The Giants are in the NFC Championship Game. hhhhhwat?

The Giants are playing with house money. In August, no one thought Big Blue would still be alive midway through January. You didn’t, and neither did I. Since then, Giants fans learned who Victor Cruz is, the Giants proved you can lose four straight in the second half of the season and still control your own destiny, and Eli Manning may have finally tattooed his name into the “elite quarterback” category – a fraternity I thought he pledged his way into three years ago.

The “may have” in that previous sentence is tentative to change. If the Giants win it all in the 2011 season, you can remove it altogether. That four star gold “C” means he’s the man in charge.

It’s not how good of a team you are, but how good you are for the 60 minutes on the field.

The Giants are not a better team than the Packers. If the two teams played ten times, I think Green Bay would win seven. However, in a blessing in disguise, the Giants got injured at the right time. Osi Umenyiora’s perfectly timed injury got him back just in time for a tune up game in week 17. The whole Giants team seemed to come back just as the regular season was ending as well.

In my previous post I had zero trust in my team to make any noise this postseason. Just over a month ago I watched a struggling football team look weak in the secondary, uphill on the ground, and a clueless on special teams.

Then finally and out of nowhere, the one constant – Peyton’s younger brother, finally finds his team.

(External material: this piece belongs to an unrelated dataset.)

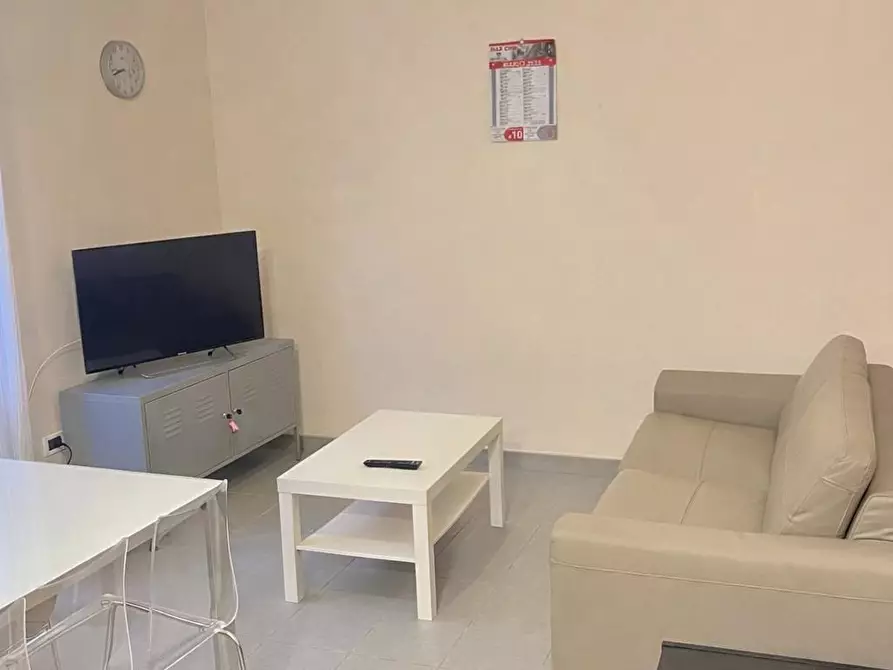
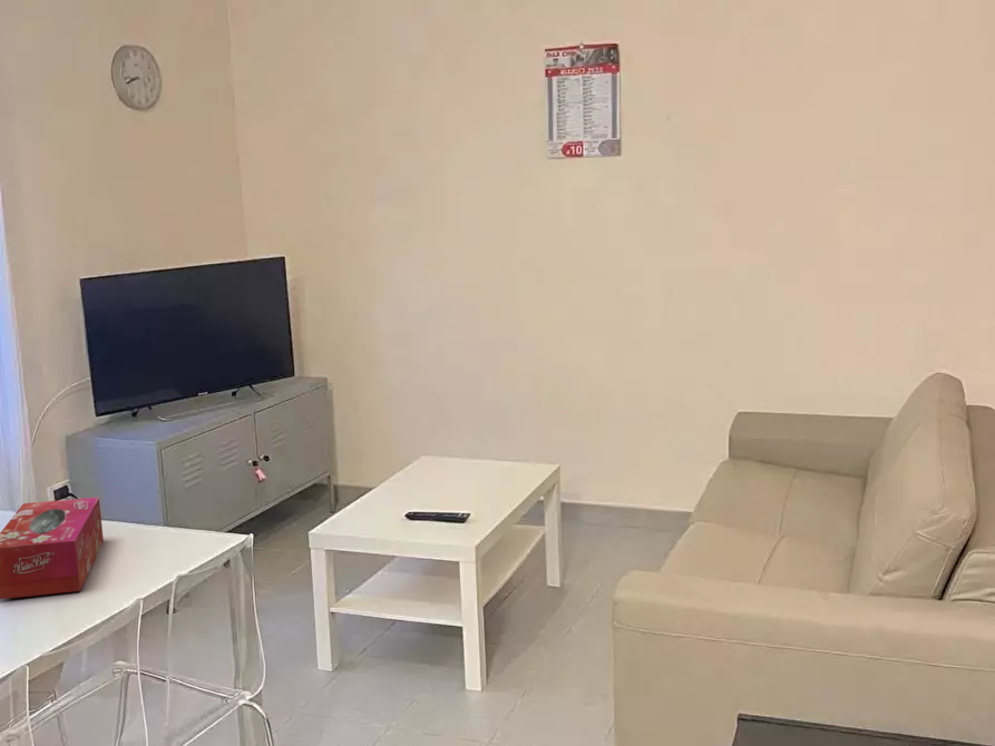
+ tissue box [0,497,105,600]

The defense (and especially the secondary) picked up, the running game reappeared, and Eli’s wide-receivers think they’re some of the best in the league. The Giants still have no special teams unit… but I can live without that, so long as you play solid on offense and defense.

And who’s been on and off the hot seat more than Tom Coughlin? He pushes the New York Giants’ fans and front office to the brink. In 2007 the Giants started 0-2, and were down 17-3 at the half to the Washington Redskins in week 3. I’m convinced if the Giants lost that game Coughlin was gone. I’m also convinced if Coughlin didn’t win week 17 against the Dallas Cowboys he was gone. Somehow he finds a way to rally his troops just in time. My previous post talked about how Coughlin would be gone by the end of January – I’m still not 100% sure he’s safe, but it looks that way.

Now the Giants play the 49ers, a team they showed they can beat back in week 10. They held a one point lead going into the fourth quarter. Granted, they now face the tall task of beating Alex Smith and Co. in SanFran, but again, it’s not how good of a team you are, but how good you are at the right time. That’s why the Giants won the Super Bowl in 2007 and why the 1980 Olympic Hockey team won gold.

Eli has been here before. He’s a quarterback entering the prime of his career, yet with Super Bowl experience under his belt. Will the Giants again hold up their Road Warrior mantra? Will Alex Smith lead the New York Knicks of football to a championship game (a team that’s usually so good but out of nowhere becomes terrible for ten years)?

Who knows… in five years, you may refer to Peyton as Eli’s older brother.